Global health mandates and resolutions have consistently emphasized the need for health workforce strengthening through lifelong learning opportunities. A thematic analysis of recent global health-related international resolutions (including United Nations General Assembly resolutions, World Health Assembly resolutions and other intergovernmental organizational strategies and workforce related strategies) reveals an urgent need to address global health workforce challenges to deliver better health services performance and outcomes. These concerns are presented under key themes and sub-themes that provide a framework for policy directives on digital education (also known as e-learning) to address health workers’ issues. This broad array of educational needs differs by setting. Some relevant examples include the need to increase student enrolment, improve learning outcomes, deliver education to health workers in remote areas, strengthen the competency of educators and enable lifelong learning.

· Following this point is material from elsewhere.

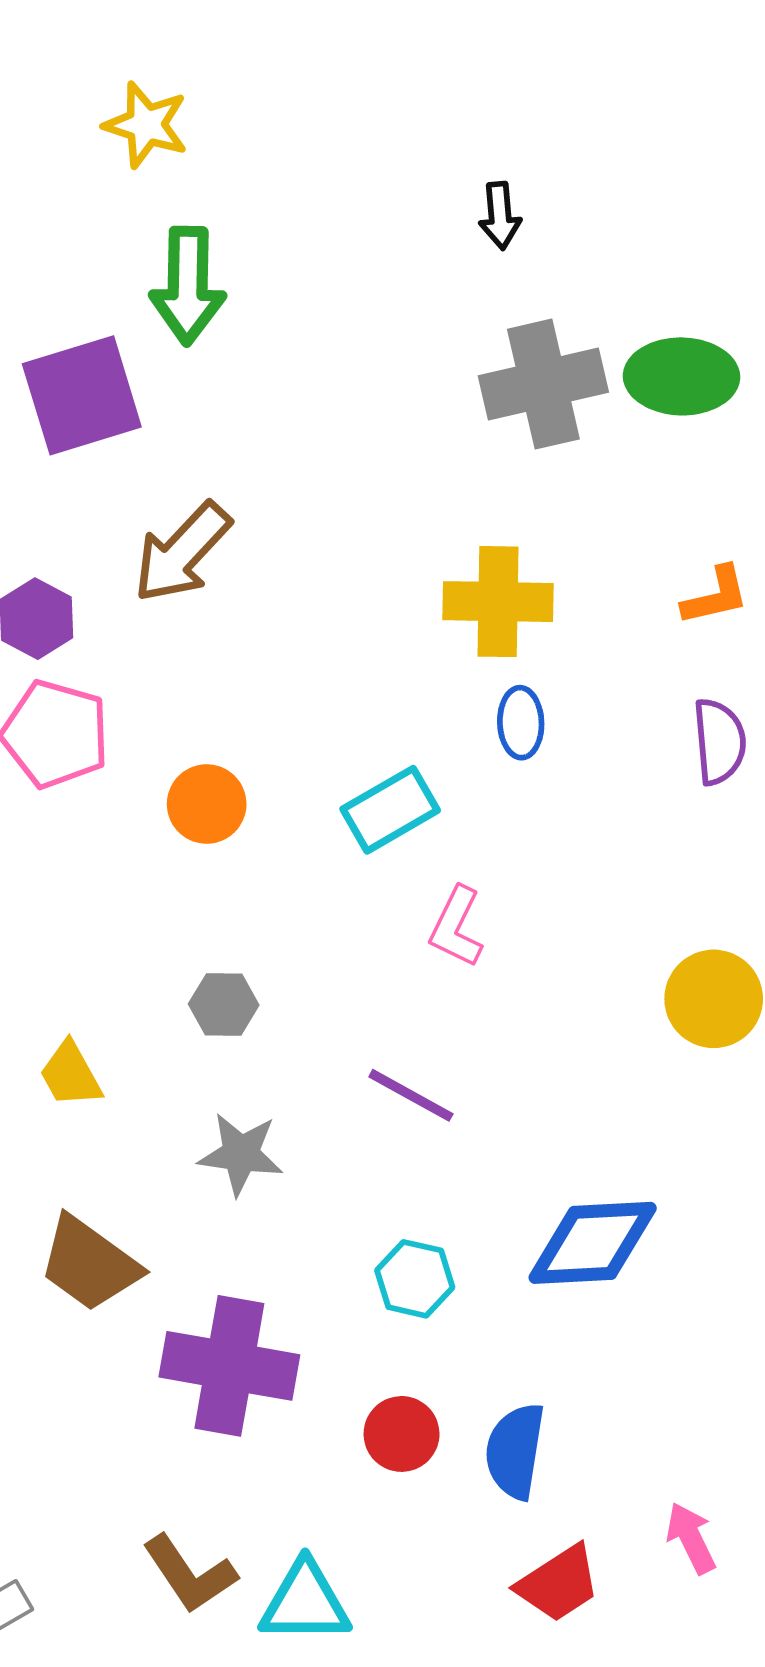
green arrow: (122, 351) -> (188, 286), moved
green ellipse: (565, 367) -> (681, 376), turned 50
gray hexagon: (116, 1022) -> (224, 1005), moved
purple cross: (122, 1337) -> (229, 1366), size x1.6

Digital education has the potential to improve the competencies and satisfaction of health professionals. However, the effectiveness of digital methods depends upon the manner of implementation. Published studies that point to the benefits of digital health education have been found to have variable evidence quality and limited generalizability. Effectiveness of digital health education and outcomes vary widely depending on the learning objectives, modality (e.g. mobile phones, online digital education, virtual reality, serious gaming and gamification), delivery mode (e.g. fully digital or blended), instructional method (e.g. simulations, direct instruction), assessment methods (i.e. use of validated or non-validated instruments), learning pedagogies (e.g. digital problem-based learning or digital team-based learning), study population (e.g. nurses, allied health professionals, doctors), and the topic, discipline and health condition being taught (e.g. smoking cessation, diabetes management, domestic violence, antibiotic management, dermatology, child health, elderly care). The phenomenon of the digital divide is also important from an implementation perspective as it exists both within and between countries, and may be a significant barrier for students, limiting equal access to digital education. Further research, rigorous evaluations, audits, investments and collaborations are required to optimize approaches for the effective use of digital education.